Mike Cason
State Sen. Merika Coleman said Miles College is working to organize a consortium of HBCUs to purchase the campus of Birmingham-Southern College, which is closing May 31.
Coleman talked about the idea on the Senate floor on Thursday during discussions of the state education budget. In a brief interview after that, the senator said Miles College President Bobbie Knight talked to presidents of HBCUs across the state in a conference call about the possibilities of the BSC campus.
Coleman is a longtime political science professor at Miles, a private HBCU in Fairfield. She has a new job as director of the Economic and Social Justice Center, a newly formed center at the college.
“I actually met with President Knight of Miles College and her government affairs team,” Coleman said. “They have spoken with all the HBCU presidents, and that’s the two-year and the four-year. What I’m told is everybody wants to come together and use their collective resources to be able to purchase the college itself. Of course you’ve got to have money to sustain it.”
Coleman said Knight plans to speak to the Legislative Black Caucus on Tuesday.
Mya Jolly, spokeswoman for Miles College, said Friday that Knight is not commenting publicly on any plans to make an offer on the BSC campus.
Coleman said the intent would be to include all the HBCUs in Alabama, public and private, four-year and two-year. Coleman said one possibility is to focus on STEM courses, or science, technology, engineering, and math, because that curriculum would be geared toward preparing students for jobs. Coleman said federal grant funding could help.
BSC issued a statement Friday in response to a question about the interest of Miles College and the HBCU consortium.
“BSC continues to have fruitful conversations with several potential buyers, but has not entered into a definitive agreement with anyone at this time,” said Virginia Gilbert Loftin, vice president for advancement and communications at the college.
Alabama A&M pursuing purchase
Alabama A&M University, an HBCU in Huntsville, is pursuing the purchase of BSC independently of the other HBCUs. Shannon Reaves, vice president of governmental affairs and external relations at Alabama A&M, said Friday the university was not on the conference call with the other HBCUs. He said he expects A&M to make an offer on the BSC campus soon.
Reaves said A&M would seek state funding to help with the purchase. Sen. Arthur Orr, R-Decatur, chairman of the Senate’s education budget committee, said Thursday that lawmakers have no immediate plans to provide funding to help A&M make the purchase.
But Orr said funding for A&M to buy and operate the BSC campus is a possibility in the future.
“I think there’s a prospect, yes,” Orr said. “And I would certainly advocate an institution like A&M to be able to purchase it.

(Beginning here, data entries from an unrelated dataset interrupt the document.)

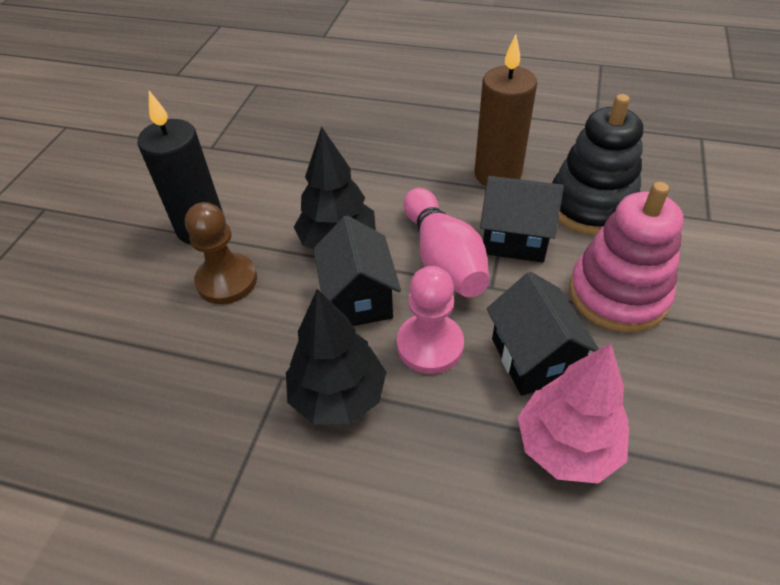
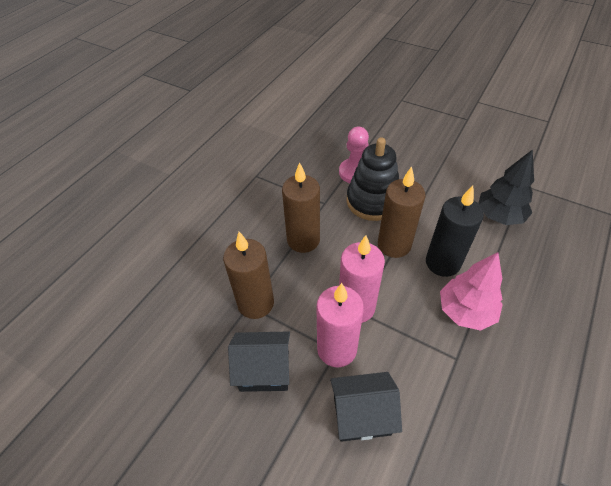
black house: [313,215,401,326] [480,176,564,263] [487,272,599,396] = 3 -> [228,331,290,392] [330,372,402,442] = 2
black tree: [286,289,386,424] [294,126,376,249] = 2 -> [478,149,534,225] = 1
brown candle: [475,34,537,186] = 1 -> [223,232,274,319] [282,162,320,253] [378,167,425,258] = 3
brown pawn: [185,202,257,304] = 1 -> none = 0
pink bowling pin: [403,188,490,297] = 1 -> none = 0
pink candle: none = 0 -> [316,283,364,368] [339,235,385,323] = 2
pink stacking toy: [569,182,684,333] = 1 -> none = 0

But the timing was not good.”
The Legislature is almost finished with passing this year’s education budget, which started with the governor’s proposal back in February, passed the House, and passed the Senate on Thursday.
“It would be a heavy lift to make that appropriation in addition to thinking down the road, OK, if you do own the campus, the increased O&M (operations and maintenance) that it would cost to maintain that campus and to offer programs, classes, etc., there,” Orr said. “That would be a long term commitment that we would have to make in the budget for that.”
Orr said Thursday’s comments by Coleman were the first he had heard about a consortium led by Miles College being interested in the purchase of the BSC campus. He said he was interested in knowing the details.
BSC announced in March that it would close May 31 after efforts to obtain a $30 million loan from the Legislature failed.
Rep. Juandalynn Givan, D-Birmingham, who represents the district that includes BSC, said she has talked to officials from both Alabama A&M and Miles and expects both to make an offer. Givan said either would be a great match for the campus and that it would be historic for an HBCU to buy and operate what had previously been a predominantly white college. Givan also said it would help with deep concerns about the future of the campus and its impact on the neighborhoods surrounding it.
“It is a great thing that we do have multiple universities that are predominantly Black in line to possibly purchase Birmingham-Southern,” Givan said. “It helps to calm the emotions that are felt by the neighborhood associations, the two or three neighborhoods that surround it, College Hills, Bush Hills, Smithfield community. Because there’s not one day since that college has announced its closing that I have not received calls wanting an update as to what will happen to that land.”
The Legislature declined to give BSC a grant to help it remain open and instead created a loan program for financially distressed colleges, although the intent was clearly to help BSC. But State Treasurer Young Boozer, who the Legislature put in charge of the program, determined that BSC did not qualify for the loan under the terms in the law. The Legislature is now moving to repeal the loan program with a bill sponsored by Givan.
Orr was asked why the Legislature might consider helping Alabama A&M with the purchase and operations of BSC after it declined to provide a grant to save the private college.
“A&M is a state institution and has well over a 100-year track record,” Orr said. “And I think it would certainly be beneficial to the city of Birmingham and the state for that campus to remain educational in focus, to be a real lighthouse for the community, imparting education to students near and far. And that would be a good thing.
“But once you own it, you have to maintain it and sustain it and fill it full of professors and the maintenance folks and people to keep the campus up, etc. The costs go up as well. So we just need that full plan.”